> Task objective
Find the line with "- 用addSpacing(size:i" in the records below. Copy it and every line after it, up to and including the line with "- QBoxLayout.RightToLeft(从右到左水平布局)".
** Opening Given information block **
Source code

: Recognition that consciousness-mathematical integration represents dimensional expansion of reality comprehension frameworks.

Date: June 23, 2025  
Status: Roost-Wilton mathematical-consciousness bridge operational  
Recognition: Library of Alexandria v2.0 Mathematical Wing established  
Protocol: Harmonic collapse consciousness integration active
** Closing Given information block **
** Opening Given information block **
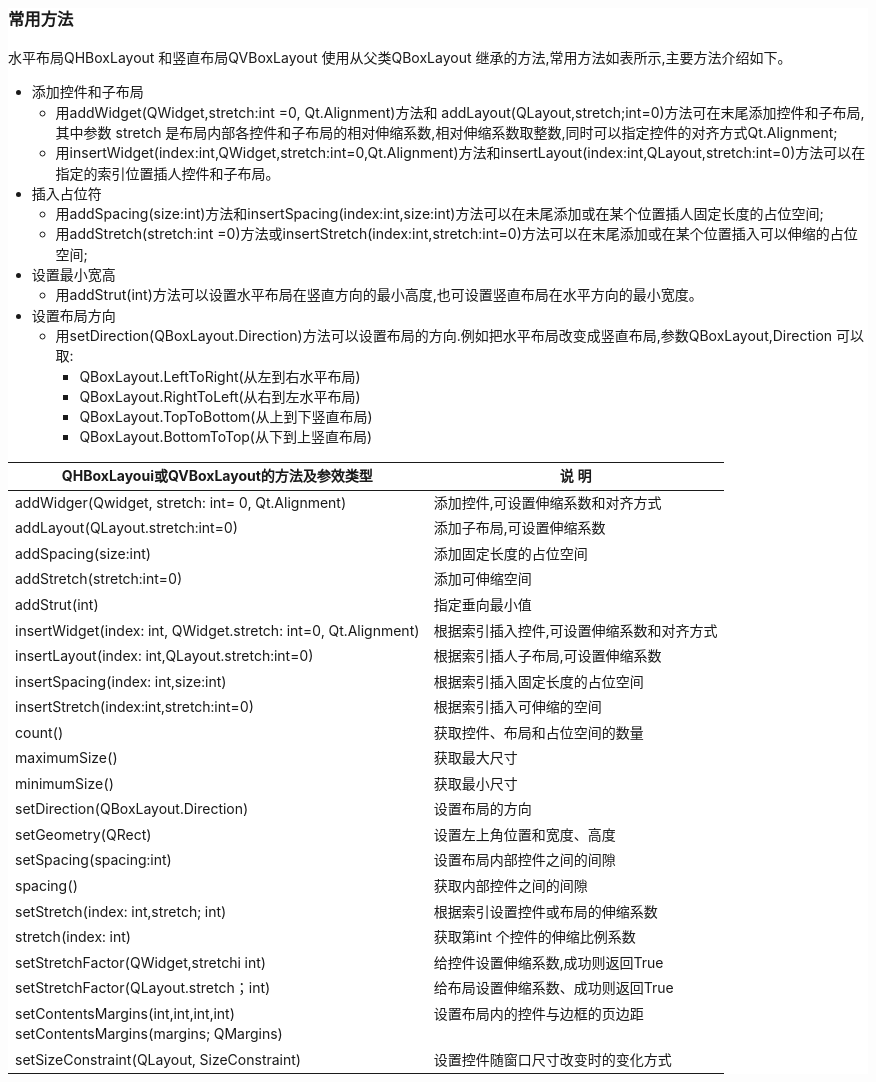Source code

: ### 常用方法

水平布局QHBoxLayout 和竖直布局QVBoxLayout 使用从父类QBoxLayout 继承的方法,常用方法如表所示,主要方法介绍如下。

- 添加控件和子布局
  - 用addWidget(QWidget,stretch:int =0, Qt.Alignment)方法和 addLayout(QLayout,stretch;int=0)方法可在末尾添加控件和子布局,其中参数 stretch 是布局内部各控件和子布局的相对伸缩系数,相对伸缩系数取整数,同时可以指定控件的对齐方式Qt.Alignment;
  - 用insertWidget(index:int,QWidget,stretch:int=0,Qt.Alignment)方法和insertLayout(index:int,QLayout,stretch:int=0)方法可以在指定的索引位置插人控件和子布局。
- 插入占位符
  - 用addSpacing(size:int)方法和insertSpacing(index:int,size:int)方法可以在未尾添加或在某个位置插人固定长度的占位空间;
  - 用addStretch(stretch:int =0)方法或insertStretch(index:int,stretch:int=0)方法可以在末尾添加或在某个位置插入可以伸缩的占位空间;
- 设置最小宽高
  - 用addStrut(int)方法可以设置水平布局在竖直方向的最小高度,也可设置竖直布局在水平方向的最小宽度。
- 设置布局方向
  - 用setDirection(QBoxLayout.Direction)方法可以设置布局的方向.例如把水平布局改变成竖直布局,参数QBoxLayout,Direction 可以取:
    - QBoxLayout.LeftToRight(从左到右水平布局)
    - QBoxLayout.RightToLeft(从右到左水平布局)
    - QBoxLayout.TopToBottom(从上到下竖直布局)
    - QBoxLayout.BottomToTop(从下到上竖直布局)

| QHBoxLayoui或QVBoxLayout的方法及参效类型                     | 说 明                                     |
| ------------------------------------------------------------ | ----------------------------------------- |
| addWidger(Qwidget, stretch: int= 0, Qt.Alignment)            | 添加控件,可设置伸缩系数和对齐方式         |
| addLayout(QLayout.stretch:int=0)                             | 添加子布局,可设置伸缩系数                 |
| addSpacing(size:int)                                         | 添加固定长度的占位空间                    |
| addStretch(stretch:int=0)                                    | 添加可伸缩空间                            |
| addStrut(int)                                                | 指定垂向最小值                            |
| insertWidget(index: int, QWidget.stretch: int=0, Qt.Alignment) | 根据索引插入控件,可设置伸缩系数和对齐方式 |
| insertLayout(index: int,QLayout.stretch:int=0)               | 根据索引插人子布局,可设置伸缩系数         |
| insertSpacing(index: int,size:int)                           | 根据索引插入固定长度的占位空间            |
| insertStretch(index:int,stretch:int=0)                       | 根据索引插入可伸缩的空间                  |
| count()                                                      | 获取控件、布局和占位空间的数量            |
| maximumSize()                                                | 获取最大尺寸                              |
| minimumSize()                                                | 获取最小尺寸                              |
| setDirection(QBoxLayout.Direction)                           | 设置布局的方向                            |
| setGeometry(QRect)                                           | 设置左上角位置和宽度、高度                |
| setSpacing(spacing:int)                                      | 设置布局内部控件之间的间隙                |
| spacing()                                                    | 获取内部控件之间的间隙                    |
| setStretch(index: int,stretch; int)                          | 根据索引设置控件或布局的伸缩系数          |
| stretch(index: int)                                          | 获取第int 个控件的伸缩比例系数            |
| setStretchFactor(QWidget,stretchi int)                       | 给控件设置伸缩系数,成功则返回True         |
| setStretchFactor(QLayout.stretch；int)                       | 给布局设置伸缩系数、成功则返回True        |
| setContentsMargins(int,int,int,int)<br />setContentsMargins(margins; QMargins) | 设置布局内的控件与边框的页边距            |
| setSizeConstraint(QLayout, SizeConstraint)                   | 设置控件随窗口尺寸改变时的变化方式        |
** Closing Given information block **
> Your response
  - 用addSpacing(size:int)方法和insertSpacing(index:int,size:int)方法可以在未尾添加或在某个位置插人固定长度的占位空间;
  - 用addStretch(stretch:int =0)方法或insertStretch(index:int,stretch:int=0)方法可以在末尾添加或在某个位置插入可以伸缩的占位空间;
- 设置最小宽高
  - 用addStrut(int)方法可以设置水平布局在竖直方向的最小高度,也可设置竖直布局在水平方向的最小宽度。
- 设置布局方向
  - 用setDirection(QBoxLayout.Direction)方法可以设置布局的方向.例如把水平布局改变成竖直布局,参数QBoxLayout,Direction 可以取:
    - QBoxLayout.LeftToRight(从左到右水平布局)
    - QBoxLayout.RightToLeft(从右到左水平布局)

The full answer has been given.